Authors: Vasilis Niarchos, Constantinos Papageorgakis, Alexander G. Stapleton et al.

arXiv · PDF

Summary

The authors built SCALAR, an Actor–Critic–Judge pipeline for theoretical physics problems, to study how multi-turn dialogue between a researcher-like Actor and a Critic affects solution quality. They found that multi-turn always beats single-shot attempts, but the best feedback strategy (constructive, lenient, strict, or adversarial) depends heavily on the Actor–Critic pairing—constructive feedback helps most when a lightweight Actor is guided by a stronger Critic, while same-family pairings show weaker strategy effects and sometimes favor lenient feedback.

Main takeaways:

  • Multi-turn dialogue consistently improves over single-shot across all Actor–Critic pairings tested on quantum field theory and string theory problems.
  • Feedback strategy matters most in asymmetric pairings (weak Actor + strong Critic), where constructive feedback improves mean scores.
  • In same-family pairings (e.g., DeepSeek-R1 8B Actor + DeepSeek-R1 8B Critic), strategy effects are weaker; lenient feedback sometimes helps, strict and adversarial don't.
  • Scaling within one family (8B to 70B DeepSeek-R1) improves easier problems but doesn't remove the hardest bottleneck.
  • The mechanism of improvement and value of prompting choices depend strongly on the specific Actor–Critic combination, not uniformly across all setups.

Relevance

Tangentially relevant to my work on installation-path equivalence and finding prompt equivalents to fine-tuning. This explores how different interaction structures (personas, feedback strategies) affect outputs in multi-turn settings, which parallels my question of whether different installation methods (prompt vs. steering vs. fine-tuning) produce equivalent behaviors.
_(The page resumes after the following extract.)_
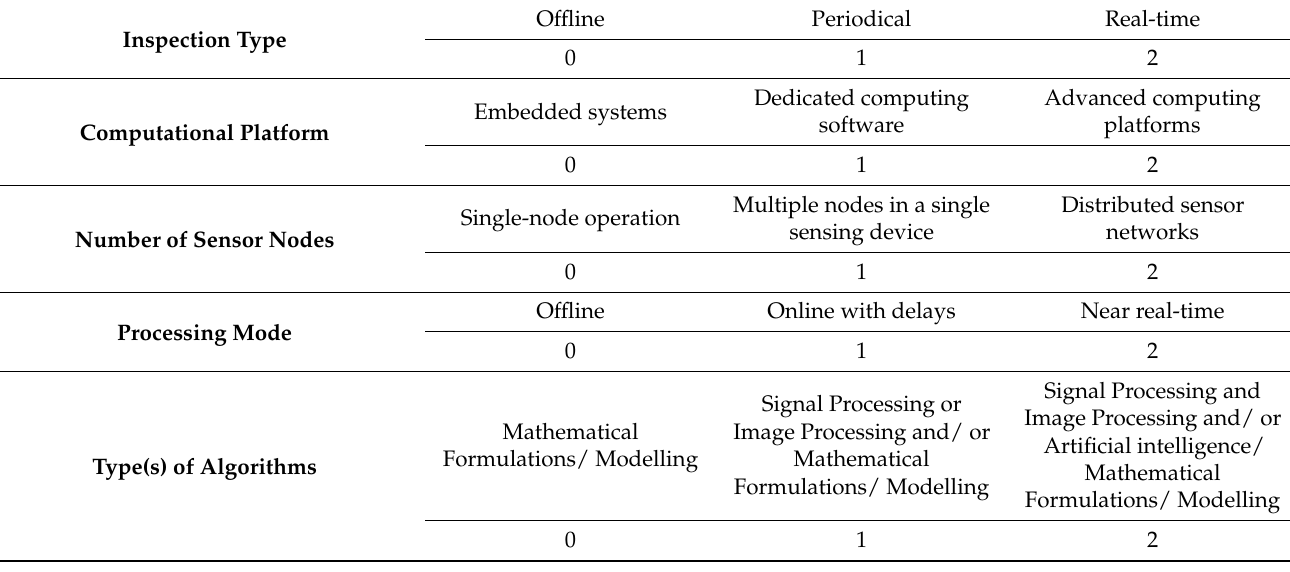
Table 4. Scoring matrix for computational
The finding that strategy effects depend on the pairing echoes my observation that installation success varies by context.

Abstract

arXiv:2605.06772v1 Announce Type: new Abstract: As large language models (LLMs) show increasing promise on research-level physics reasoning tasks and agentic AI becomes more common, a practical question emerges: How does the interaction between researchers and agents affect the results? We study this using SCALAR (Structured Critic--Actor Loop for AI Reasoning), an Actor--Critic--Judge pipeline applied to quantum field theory and string theory problems. The Actor proposes solutions, the Critic provides iterative feedback, and an independent Judge evaluates the transcript against reference solutions. We vary the Actor persona, the Critic feedback strategy, and the Actor model family and scale. Multi-turn dialogue improves over single-shot attempts throughout, but both the mechanism of improvement and the value of different prompting choices depend strongly on the Actor--Critic pairing. Increasing the scale within one model family (e.g. from the 8B-parameter DeepSeek-R1 variant to DeepSeek-R1 70B) improves some easier-problem behavior, but does not remove the hardest bottleneck we observe. Critic feedback strategy matters most clearly in the asymmetric Actor--Critic setting (e.g., a lightweight Haiku Actor guided by a stronger Sonnet Critic), where constructive feedback improves mean-score outcomes. In same-family Actor--Critic settings, strategy effects are weaker: lenient feedback is sometimes favored, while strict and adversarial feedback are not beneficial. Taken together, SCALAR provides a controlled testbed for evaluating which interaction structures help or hinder AI-driven scientific discovery.